[Mesa-dev] [PATCH 1/2] nir: Add inverted bitwise ops

Thu Apr 25 22:37:43 UTC 2019

In addition to the familiar iand/ior/ixor, some architectures feature
destination-inverted versions inand/inor/inxor. Certain
architectures also have source-inverted forms, dubbed iandnot/iornot
here. Midgard has the all of these opcodes natively. Many arches have
comparible features to implement some/all of the above. Paired with De
Morgan's Laws, these opcodes allow anything of the form
"~? (~?a [&|] ~?b)" to complete in one instruction.

This can be used to simplify some backend-specific code on affected
architectures, e.f. 8eb36c91 ("intel/fs: Emit logical-not of operands on
Gen8+").

Signed-off-by: Alyssa Rosenzweig <alyssa at rosenzweig.io>
Cc: Ian Romanick <ian.d.romanick at intel.com>
Cc: Kenneth Graunke <kenneth at whitecape.org>
---
 src/compiler/nir/nir.h                |  4 ++++
 src/compiler/nir/nir_opcodes.py       | 18 ++++++++++++++++++
 src/compiler/nir/nir_opt_algebraic.py | 12 ++++++++++++
 3 files changed, 34 insertions(+)

diff --git a/src/compiler/nir/nir.h b/src/compiler/nir/nir.h
index e878a63409d..3e01ec2cc06 100644
--- a/src/compiler/nir/nir.h
+++ b/src/compiler/nir/nir.h
@@ -2318,6 +2318,10 @@ typedef struct nir_shader_compiler_options {
    bool lower_hadd;
    bool lower_add_sat;
 
+   /* Set if inand/inor/inxor and iandnot/iornot supported respectively */
+   bool bitwise_dest_invertable;
+   bool bitwise_src_invertable;
+
    /**
     * Should nir_lower_io() create load_interpolated_input intrinsics?
     *
diff --git a/src/compiler/nir/nir_opcodes.py b/src/compiler/nir/nir_opcodes.py
index d35d820aa5b..f9d92afb53e 100644
--- a/src/compiler/nir/nir_opcodes.py
+++ b/src/compiler/nir/nir_opcodes.py
@@ -690,6 +690,24 @@ binop("iand", tuint, commutative + associative, "src0 & src1")
 binop("ior", tuint, commutative + associative, "src0 | src1")
 binop("ixor", tuint, commutative + associative, "src0 ^ src1")

• Provided information
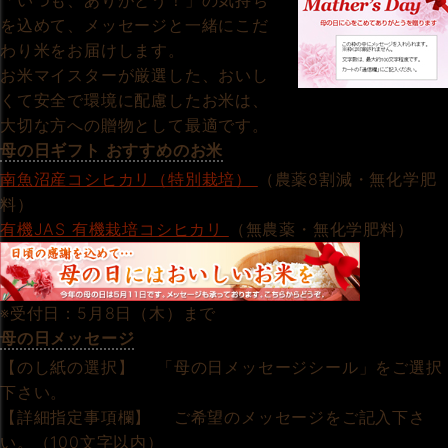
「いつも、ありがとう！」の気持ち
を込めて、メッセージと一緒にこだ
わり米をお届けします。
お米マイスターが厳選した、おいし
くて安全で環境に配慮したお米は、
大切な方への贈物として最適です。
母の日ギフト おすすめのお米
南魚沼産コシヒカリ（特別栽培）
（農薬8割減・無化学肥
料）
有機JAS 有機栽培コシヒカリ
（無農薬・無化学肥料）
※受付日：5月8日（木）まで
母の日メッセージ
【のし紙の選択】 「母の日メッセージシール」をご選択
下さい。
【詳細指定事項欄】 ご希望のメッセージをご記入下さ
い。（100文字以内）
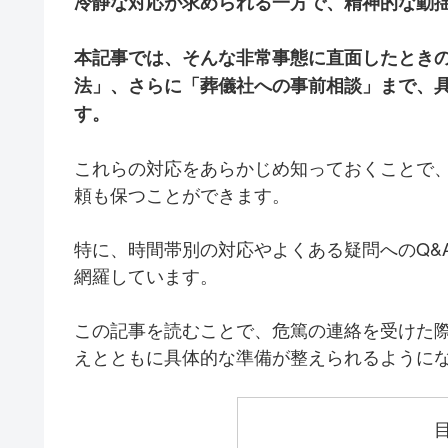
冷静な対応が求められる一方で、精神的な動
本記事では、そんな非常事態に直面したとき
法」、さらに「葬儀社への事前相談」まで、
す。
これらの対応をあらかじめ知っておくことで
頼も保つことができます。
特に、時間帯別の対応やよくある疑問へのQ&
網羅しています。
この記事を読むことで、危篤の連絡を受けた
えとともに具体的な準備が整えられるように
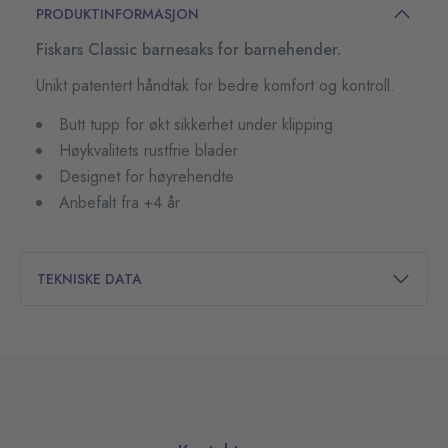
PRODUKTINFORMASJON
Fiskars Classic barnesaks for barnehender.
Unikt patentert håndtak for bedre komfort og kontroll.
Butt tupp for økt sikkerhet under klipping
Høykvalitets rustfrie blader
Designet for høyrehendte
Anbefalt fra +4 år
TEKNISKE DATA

--

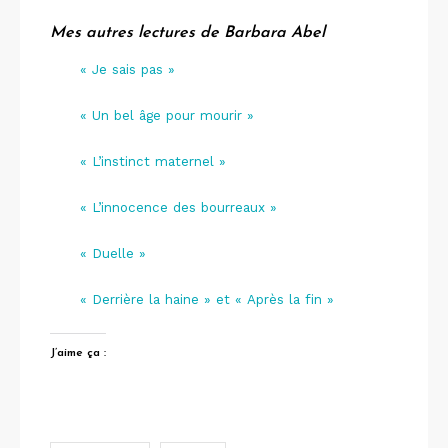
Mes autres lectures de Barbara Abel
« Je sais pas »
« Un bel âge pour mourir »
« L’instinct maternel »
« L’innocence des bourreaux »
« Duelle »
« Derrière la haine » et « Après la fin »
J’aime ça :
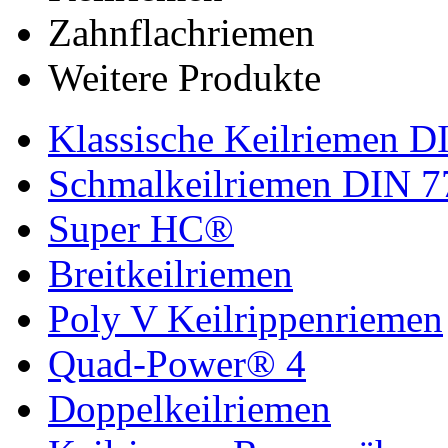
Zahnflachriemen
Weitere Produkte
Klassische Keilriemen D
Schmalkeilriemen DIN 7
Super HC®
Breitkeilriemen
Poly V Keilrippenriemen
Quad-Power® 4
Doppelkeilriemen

• Task requirements
1 – Change the part of the NIR patch that opens with the words "In addition to" and closes with "in one instruction.", putting "Bifrost" wherever "Midgard" appears.
2 – List every inverted bitwise opcode that the NIR patch names, covering both the destination-inverted and the source-inverted forms.

• Solved problems
1 –
In addition to the familiar iand/ior/ixor, some architectures feature
destination-inverted versions inand/inor/inxor. Certain
architectures also have source-inverted forms, dubbed iandnot/iornot
here. Bifrost has the all of these opcodes natively. Many arches have
comparible features to implement some/all of the above. Paired with De
Morgan's Laws, these opcodes allow anything of the form
"~? (~?a [&|] ~?b)" to complete in one instruction.

2 – inand, inor, inxor, iandnot, iornot